Article 11 stipulates that the sale of a small amount of unapproved imported foreign or overseas medicines, without causing harm to others or delaying diagnosis and treatment, and the circumstances are significant and minor and the harm is not serious, shall not be considered a crime.

This is judicially progressive, but seeking truth from facts, this one-step approach neither protects the patent rights, nor solves the patients’ huge demand for medication, and may also disrupt the order of the drug management market.

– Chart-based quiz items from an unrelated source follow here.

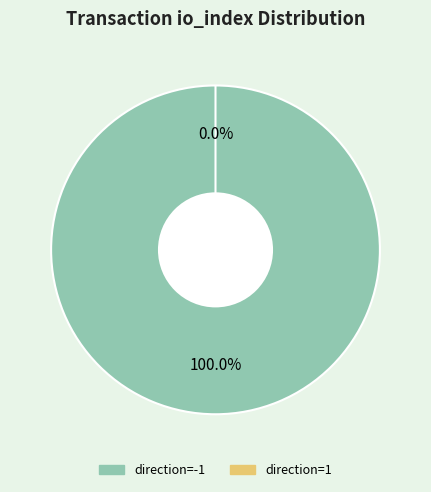

Does direction=-1 represent more than half of the total?

Yes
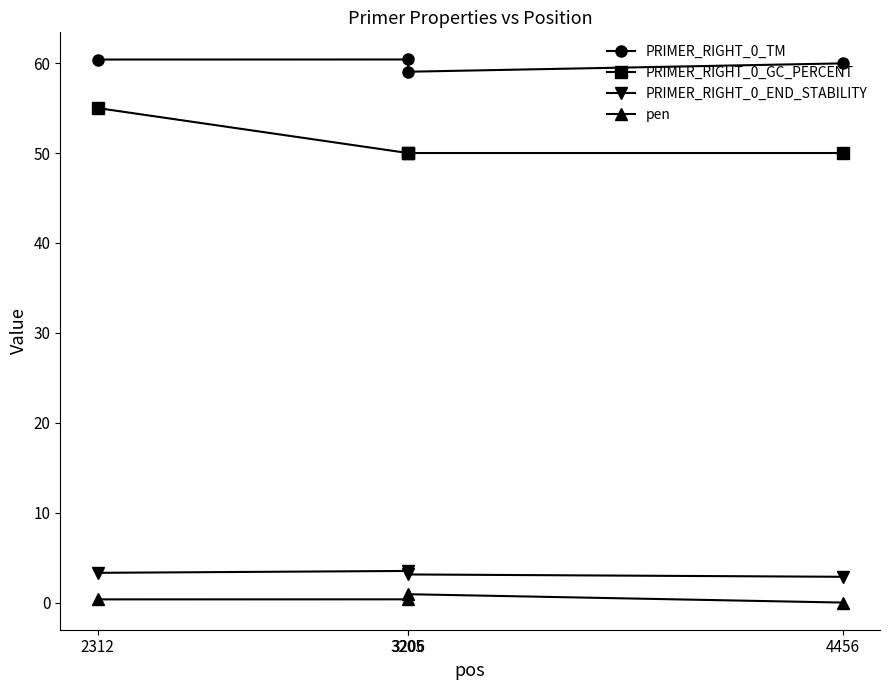

Count the number of data series in this chart.

4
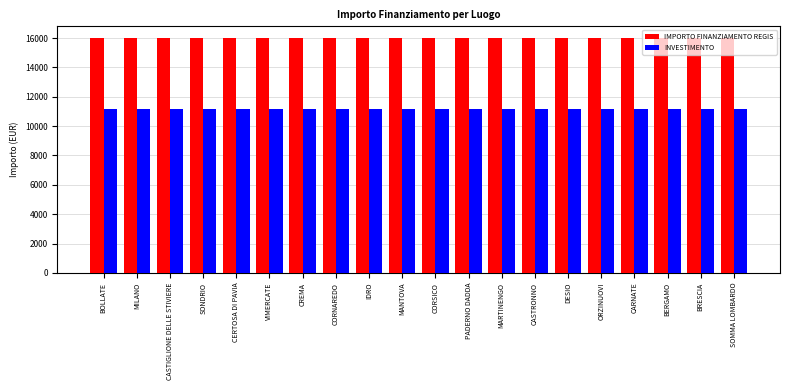

Reading left to right, what are all the values shown in this chart?

IMPORTO FINANZIAMENTO REGIS: BOLLATE=16000	MILANO=16000	CASTIGLIONE DELLE STIVIERE=16000	SONDRIO=16000	CERTOSA DI PAVIA=16000	VIMERCATE=16000	CREMA=16000	CORNAREDO=16000	IDRO=16000	MANTOVA=16000	CORSICO=16000	PADERNO DADDA=16000	MARTINENGO=16000	CASTRONNO=16000	DESIO=16000	ORZINUOVI=16000	CARNATE=16000	BERGAMO=16000	BRESCIA=16000	SOMMA LOMBARDO=16000
INVESTIMENTO: BOLLATE=11200	MILANO=11200	CASTIGLIONE DELLE STIVIERE=11200	SONDRIO=11200	CERTOSA DI PAVIA=11200	VIMERCATE=11200	CREMA=11200	CORNAREDO=11200	IDRO=11200	MANTOVA=11200	CORSICO=11200	PADERNO DADDA=11200	MARTINENGO=11200	CASTRONNO=11200	DESIO=11200	ORZINUOVI=11200	CARNATE=11200	BERGAMO=11200	BRESCIA=11200	SOMMA LOMBARDO=11200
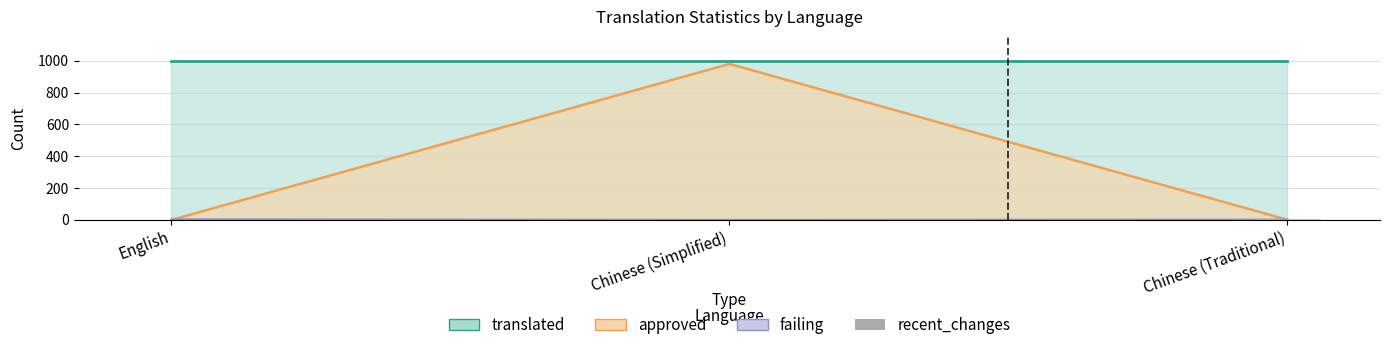

What is the difference between the values at Chinese (Simplified) and Chinese (Traditional)?

1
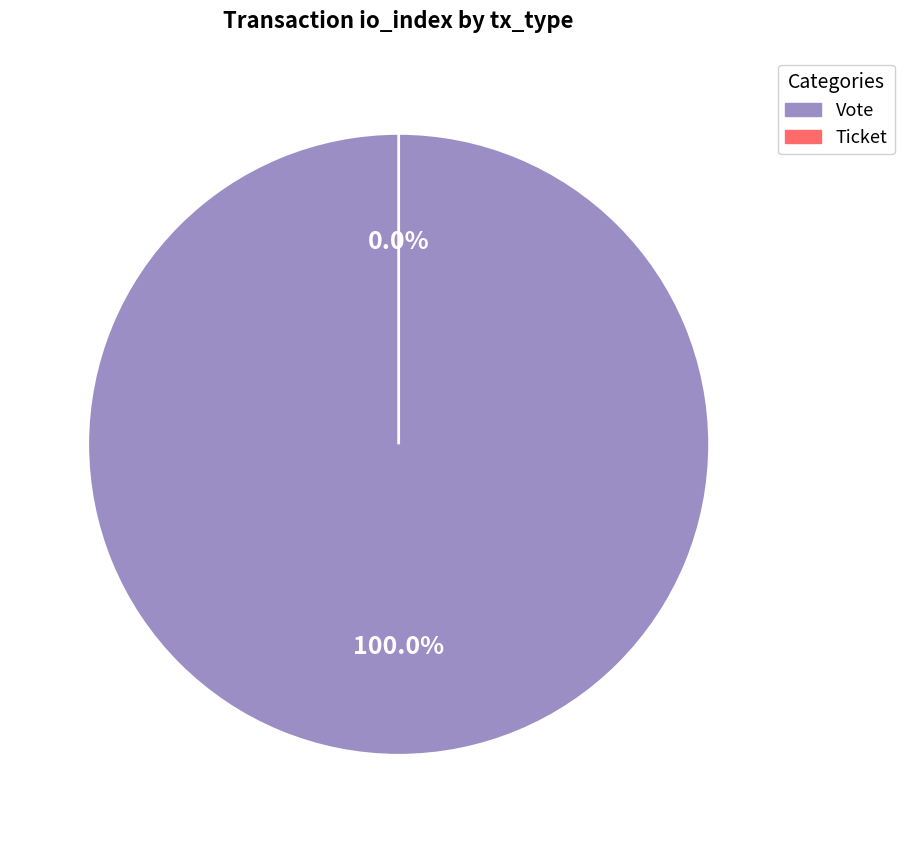

Do Vote and Ticket together represent more than half of the pie?

Yes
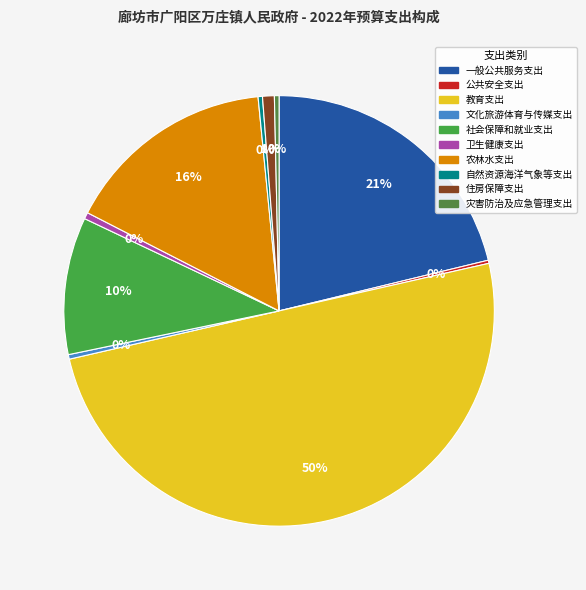

Which slice is the largest?

教育支出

In fact, our "Patent Law" has already given a perfect solution, that is, the compulsory license of patent implementation, and let the patent department of the State Council decide on this issue:

Article 49 of the "Patent Law" stipulates that in the event of a state of emergency or extraordinary situation in the country, or for the purpose of public interest, the patent administration department of the State Council may grant a compulsory license to exploit a patent for invention or a patent for utility model. Article 50 of the "Patent Law" stipulates that, for the purpose of public health, the patent administration department of the State Council may give compulsory manufacture and export to countries or regions that comply with relevant international treaties to which the People's Republic of China is a party. license.

In addition, there is room for manipulation in terms of the composition of drug prices. For example, like the ending of the movie, alternative drugs are included in the medical insurance system, or special drugs are exempted from tariffs, so that ordinary people can afford life-saving drugs.

There has never been a savior, and heroism does not have to be achieved through class struggle.